Details



Externe links:

Justel
Reflex
Staatsblad pdf



Titel:

20 OKTOBER 2016. - Besluit van de Waalse Regering houdende uitvoering van het decreet van 20 juli 2016 betreffende de financiële incentives toegekend aan de partnerbedrijven in het kader van de alternerende opleiding, aan de alternerende leerlingen en voor de sectorale coaches



Inhoudstafel:


Art. 1-9



Deze tekst heeft de volgende tekst(en) gewijzigd:



Uitvoeringsbesluit(en):



Artikels:

Artikel 1. Dit besluit regelt, overeenkomstig artikel 138 van de Grondwet, een materie bedoeld in artikel 127, § 1, van de Grondwet.
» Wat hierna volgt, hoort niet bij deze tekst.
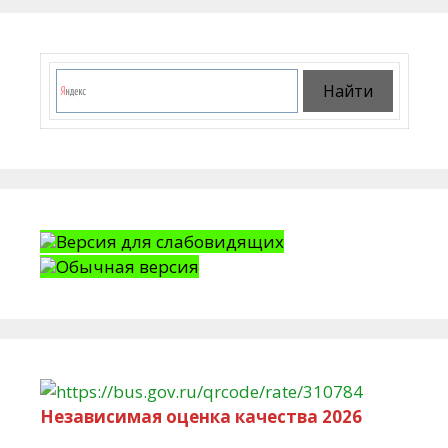
Версия для слабовидящих
Обычная версия
Независимая оценка качества 2026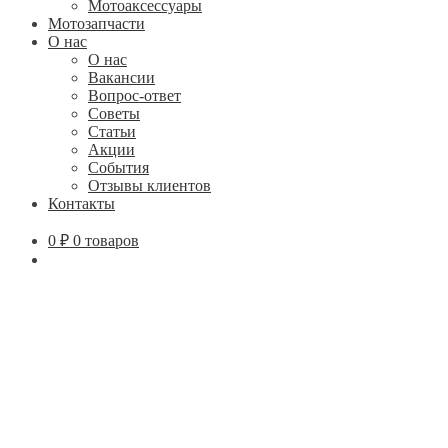
Мотоаксессуары
Мотозапчасти
О нас
О нас
Вакансии
Вопрос-ответ
Советы
Статьи
Акции
События
Отзывы клиентов
Контакты
0
₽
0 товаров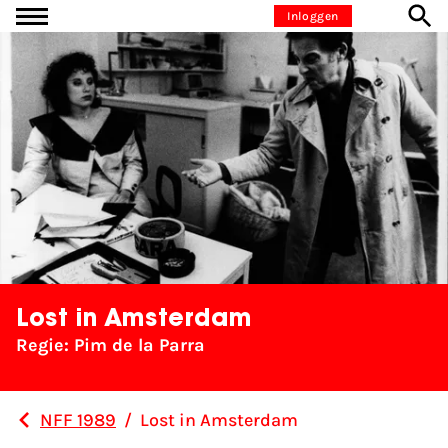
Ga naar inhoud
Inloggen
Lost in Amsterdam
Regie: Pim de la Parra
NFF 1989
/
Lost in Amsterdam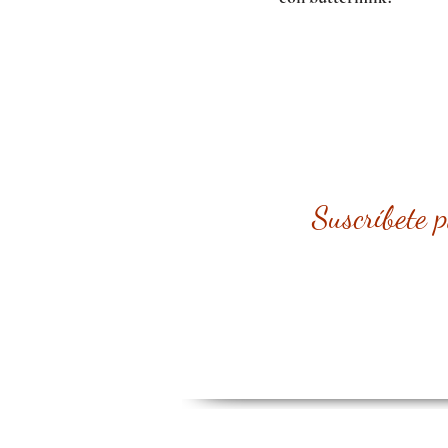
Suscríbete 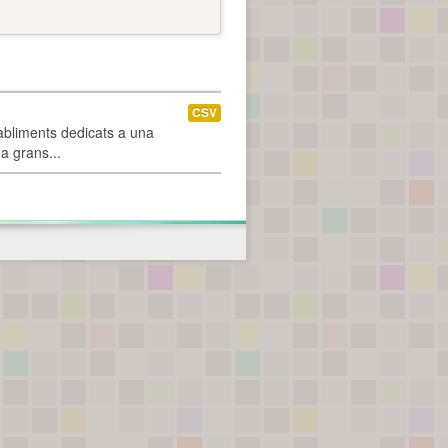
CSV
abliments dedicats a una
 a grans...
Art.2. In de zin van dit besluit wordt verstaan onder :
  1° het decreet: het decreet van 20 juli 2016 betreffende de financiële incentives toegekend aan de partnerbedrijven in het kader van de alternerende opleiding, aan de alternerende leerlingen en voor de sectorale coaches;
  2° de Minister: de Minister van Vorming;
  3° de opleiding van mentor : elke opleiding van minimum 8 uur die overeenkomstig artikel 2, derde lid, van het decreet gegeven wordt door een onderwijs- of opleidingsinstelling ingericht of erkend door de Franse gemeenschap, de Franse Gemeenschapscommissie of het Waalse gewest, of het bevoegde sectorale opleidingsfonds en die cumulatief:
  a) ervoor zorgt dat de werknemers bevoegdheden verwerven inzake de oriëntatie, begeleiding en opleiding van personen die een opleiding op de werkvloer volgen;
  b) zorgt voor het beheersen van technieken voor:
  (1) het opmaken van een opleidingsplan;
  (2) het formuleren van voor de leerlingen begrijpelijke en relevante voorschriften;
  (3) de aangepaste communicatie;
  (4) de verbetering en de aanpassing;
  (5) de evaluatie van de vooruitgangen van de leerlingen;
  (6) voor de opvolging van de leerlingen en de doorlopende evaluatie van hun opleiding;
  (7) voor de evaluatie van de opleiding;
  4° de financiële incentive aan het bedrijf: de in artikel 3, § 1, van het decreet bedoelde financiële incentive toegekend aan het bedrijf waarvan de inrichtingseenheid waarin de leerling een opleiding volgt, in het Franse taalgebied is gelegen;
  5° de financiële incentive bij de eerste alternerende overeenkomst: de in artikel 3, § 2, van het decreet bedoelde financiële incentive toegekend aan het bedrijf zonder loontrekkende waarvan de inrichtingseenheid waarin de leerling een opleiding volgt, in het Franse taalgebied is gelegen, en dat binnen vijf jaar voorafgaand aan de aanvraag voor een financiële incentive, geen alternerende overeenkomst, geen leerovereenkomst van de middenstand, geen industriële leerovereenkomst of geen overeenkomst van socio-professionele inschakeling heeft gesloten;
  6° de financiële incentive aan de leerling: de in artikel 5 van het decreet bedoelde financiële incentive toegekend aan de leerling die zijn gebruikelijke woonplaats in België heeft en die een alternerende overeenkomst heeft gesloten met een opleidingenverstrekker gelegen in het Franse taalgebied;
  7° de "O.F.F.A". : de "Office francophone de la formation en alternance" (Franstalige dienst alternerende opleiding);
  8° de Administratie: de Directie Overkoepelend Beleid Gewest-Gemeenschap van het Departement Werk en Beroepsopleiding van het Operationeel Directoraat-generaal Economie, Werk en Onderzoek van de Waalse Overheidsdienst;
  9° de gemachtigd ambtenaar van de Administratie: de ambtenaar die over een delegatie van bevoegdheden beschikt overeenkomstig het besluit van de Waalse Regering van 8 oktober 2009 betreffende de overdrachten van bevoegdheden aan de statutaire personeelsleden van de Waalse Overheidsdienst;
  10° het opleidingsjaar: de periode die op 1 september begint en die op 31 augustus eindigt;
  11° het sectorale opleidingsfonds: de opleidingsvereniging zonder winstoogmerk opgericht door - of in verband met - één of meerdere fondsen voor bestaanszekerheid en aan de werkgevers bedoeld in de wet van 7 januari 1958 betreffende de Fondsen voor bestaanszekerheid.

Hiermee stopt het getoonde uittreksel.